Great architects deeply understood, and responded to, their context. We should talk the language of now, but never let the status quo limit us, argues Muyiwa Oki

Filippo Brunelleschi understood the language of his time in sacred geometries, as seen here at the Cathedral of Santa Maria del Fiore in Florence, Italy.
Filippo Brunelleschi understood the language of his time in sacred geometries, as seen here at the Cathedral of Santa Maria del Fiore in Florence, Italy. Credit: RIBA Collections, drawing by Bernardo Sansone Sgrilli 1733

At every stage of our lives, we look for idols – figures who shape and inspire our ambitions and show us what is possible. Early in my journey, I admired the modern masters: Mies van der Rohe, Le Corbusier, and Frank Lloyd Wright. 

I was fascinated by their ability to create a new architectural language responding to their era’s industry. Fallingwater, with its seamless integration into nature; Corbu’s ‘home as a machine for living in’ – thrilling in their audacity.

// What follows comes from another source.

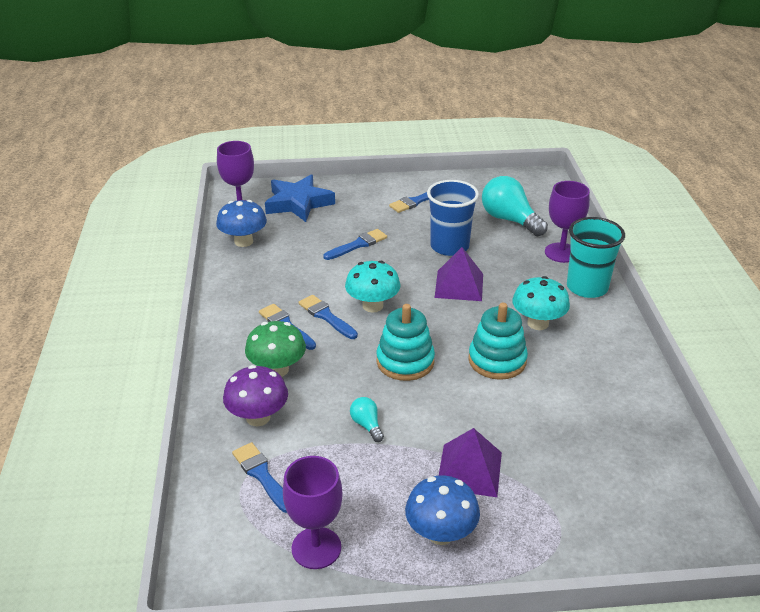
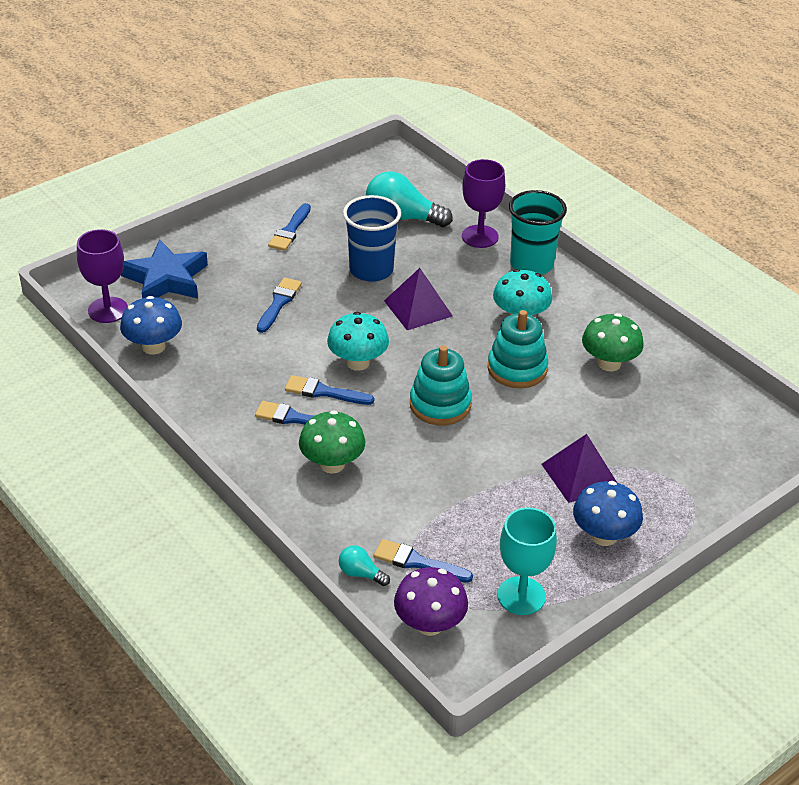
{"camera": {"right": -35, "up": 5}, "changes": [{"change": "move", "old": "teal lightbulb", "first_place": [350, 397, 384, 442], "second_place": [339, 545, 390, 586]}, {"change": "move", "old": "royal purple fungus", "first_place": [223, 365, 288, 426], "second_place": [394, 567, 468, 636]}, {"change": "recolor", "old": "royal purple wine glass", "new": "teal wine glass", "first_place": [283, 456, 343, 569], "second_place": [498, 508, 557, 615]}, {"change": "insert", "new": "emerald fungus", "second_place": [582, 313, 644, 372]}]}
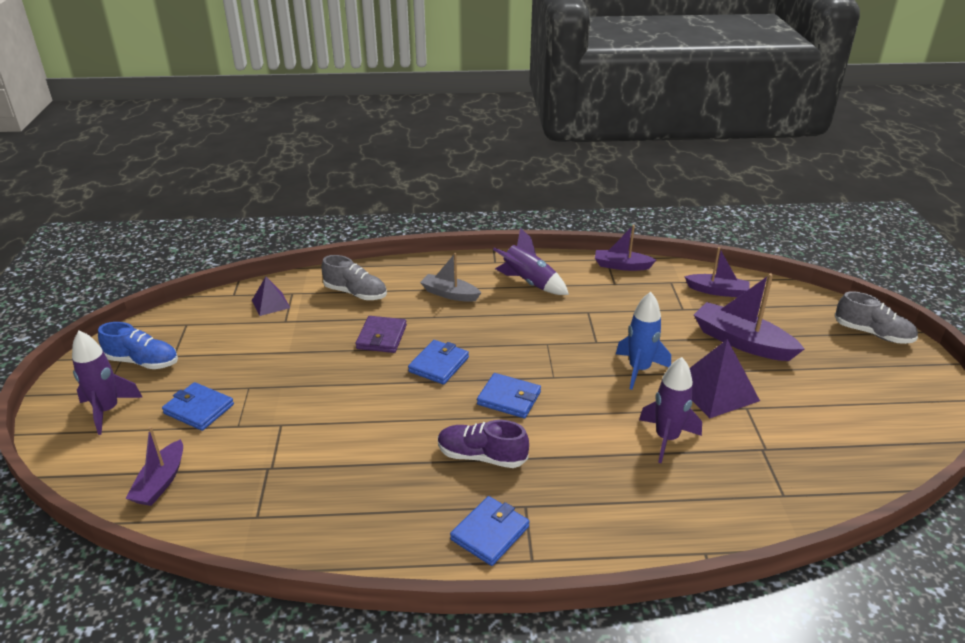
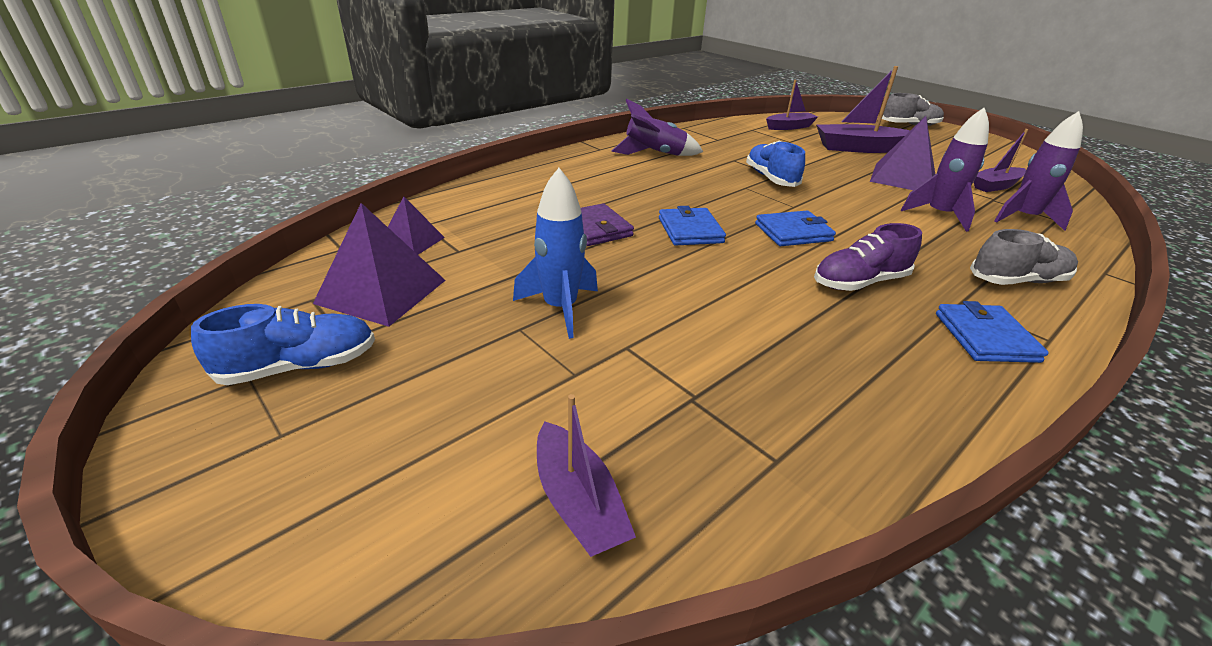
{"camera": {"right": -40, "up": 0}, "changes": [{"change": "insert", "new": "royal purple pyramid", "second_place": [313, 203, 446, 327]}, {"change": "move", "old": "cobalt rocket", "first_place": [616, 292, 671, 390], "second_place": [513, 168, 598, 339]}, {"change": "insert", "new": "cobalt sneaker", "second_place": [746, 141, 805, 187]}, {"change": "move", "old": "ash-grey sneaker", "first_place": [321, 255, 387, 300], "second_place": [970, 229, 1078, 285]}, {"change": "move", "old": "royal purple toy boat", "first_place": [595, 225, 656, 271], "second_place": [974, 129, 1029, 192]}, {"change": "move", "old": "royal purple rocket", "first_place": [72, 331, 143, 435], "second_place": [994, 111, 1083, 231]}, {"change": "delete", "old": "cobalt wallet", "first_place": [162, 382, 234, 431]}, {"change": "delete", "old": "ash-grey toy boat", "first_place": [420, 253, 481, 302]}]}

Now, in a career milestone, I ask: are these still my idols? Should I still model my practice on them? More pressingly, do their ideas still speak to today’s realities? In a recent town hall at the University of Brighton, a student put it plainly: what type of architect do you want to be? 

If history tells us anything, great architects were not great because they were merely creative. They deeply understood, and responded to, their context. Even the Renaissance virtuosos – Andrea Palladio, Filippo Brunelleschi, Michelangelo – worked within their time and spoke their era’s language. The Catholic Church was a driver of the Renaissance, so their work told the story of the Christian faith in domes and sacred geometries. 

Modernism was forged in the fires of industrial change – the rise of manufacturing, the advent of new materials, new power sources like electricity, the growth of new liberal economies, and the age of the automobile – and its architects met a new world with novel forms and functions.

Economic imperatives

I’d posit that today, the ruling force of our time is economics, not the church nor the machines. Arguments for preserving public space, or urban regeneration, have to be justified in economic terms. 

We defend museums by citing their role in local economies. We push to make space for girls in public parks, laying out the case in reduced crime rates and increased property values. Everything must prove its worth through the market lens. And if you don’t speak that language, you don’t get to participate in the debate.

That’s where architecture finds itself. When architects design buildings, we shape economies, cities and policies. Yet, too often, we see our role as separate from economic debates, as if architecture exists in a cultural vacuum.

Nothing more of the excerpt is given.